[Supplied material Boundary: Start]

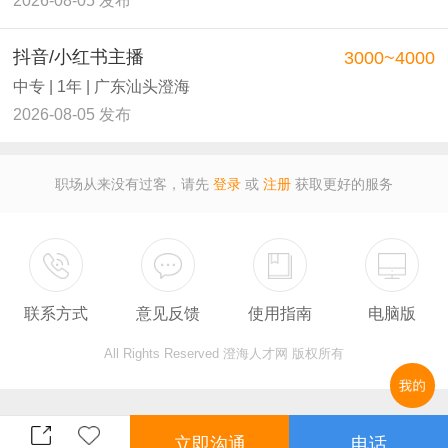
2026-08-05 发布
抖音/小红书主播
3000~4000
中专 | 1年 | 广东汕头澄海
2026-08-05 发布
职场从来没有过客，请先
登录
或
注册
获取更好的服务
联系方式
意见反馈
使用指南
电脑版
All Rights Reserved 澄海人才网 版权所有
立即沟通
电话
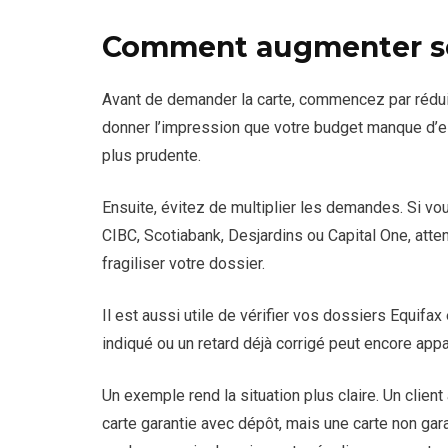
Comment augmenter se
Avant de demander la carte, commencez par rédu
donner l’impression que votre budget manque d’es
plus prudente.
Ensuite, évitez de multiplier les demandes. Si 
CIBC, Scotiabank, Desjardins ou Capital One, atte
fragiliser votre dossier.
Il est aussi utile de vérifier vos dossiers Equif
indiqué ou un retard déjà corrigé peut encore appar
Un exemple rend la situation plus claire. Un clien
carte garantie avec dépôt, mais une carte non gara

[Supplied material Boundary: End]

Request: Using the material above, transcribe exactly the lines from the one holding "中专 | 1年 | 广东汕头澄海" to the one holding "plus prudente.", both ends kept. Do not carry over any pictures.

Output:
中专 | 1年 | 广东汕头澄海
2026-08-05 发布
职场从来没有过客，请先
登录
或
注册
获取更好的服务
联系方式
意见反馈
使用指南
电脑版
All Rights Reserved 澄海人才网 版权所有
立即沟通
电话
Comment augmenter se
Avant de demander la carte, commencez par rédu
donner l’impression que votre budget manque d’es
plus prudente.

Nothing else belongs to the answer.